[LISTED ENTRIES — start]

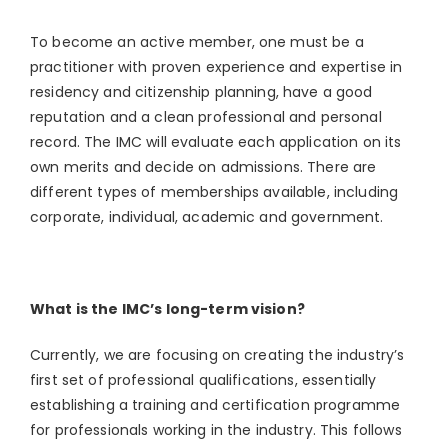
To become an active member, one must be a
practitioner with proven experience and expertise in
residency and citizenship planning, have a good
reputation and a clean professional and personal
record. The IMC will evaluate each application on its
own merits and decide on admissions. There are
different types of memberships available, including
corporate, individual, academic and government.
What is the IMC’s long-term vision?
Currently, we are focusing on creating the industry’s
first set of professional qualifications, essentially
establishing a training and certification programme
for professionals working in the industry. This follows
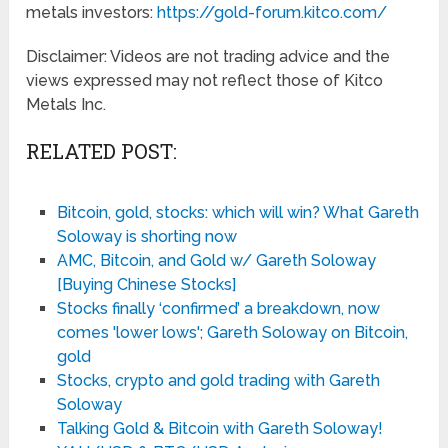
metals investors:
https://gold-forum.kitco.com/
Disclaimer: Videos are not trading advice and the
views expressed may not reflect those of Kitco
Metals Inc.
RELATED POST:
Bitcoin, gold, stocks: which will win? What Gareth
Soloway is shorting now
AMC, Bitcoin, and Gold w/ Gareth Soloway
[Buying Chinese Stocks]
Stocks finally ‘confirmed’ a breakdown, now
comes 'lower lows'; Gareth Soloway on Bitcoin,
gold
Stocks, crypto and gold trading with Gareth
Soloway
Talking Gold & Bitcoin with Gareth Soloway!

[LISTED ENTRIES — finish]

◆ **PROBLEM**: Repeat the records above exactly, omitting every picture.

◆ **ANSWER BELOW**:
To become an active member, one must be a
practitioner with proven experience and expertise in
residency and citizenship planning, have a good
reputation and a clean professional and personal
record. The IMC will evaluate each application on its
own merits and decide on admissions. There are
different types of memberships available, including
corporate, individual, academic and government.
What is the IMC’s long-term vision?
Currently, we are focusing on creating the industry’s
first set of professional qualifications, essentially
establishing a training and certification programme
for professionals working in the industry. This follows
metals investors:
https://gold-forum.kitco.com/
Disclaimer: Videos are not trading advice and the
views expressed may not reflect those of Kitco
Metals Inc.
RELATED POST:
Bitcoin, gold, stocks: which will win? What Gareth
Soloway is shorting now
AMC, Bitcoin, and Gold w/ Gareth Soloway
[Buying Chinese Stocks]
Stocks finally ‘confirmed’ a breakdown, now
comes 'lower lows'; Gareth Soloway on Bitcoin,
gold
Stocks, crypto and gold trading with Gareth
Soloway
Talking Gold & Bitcoin with Gareth Soloway!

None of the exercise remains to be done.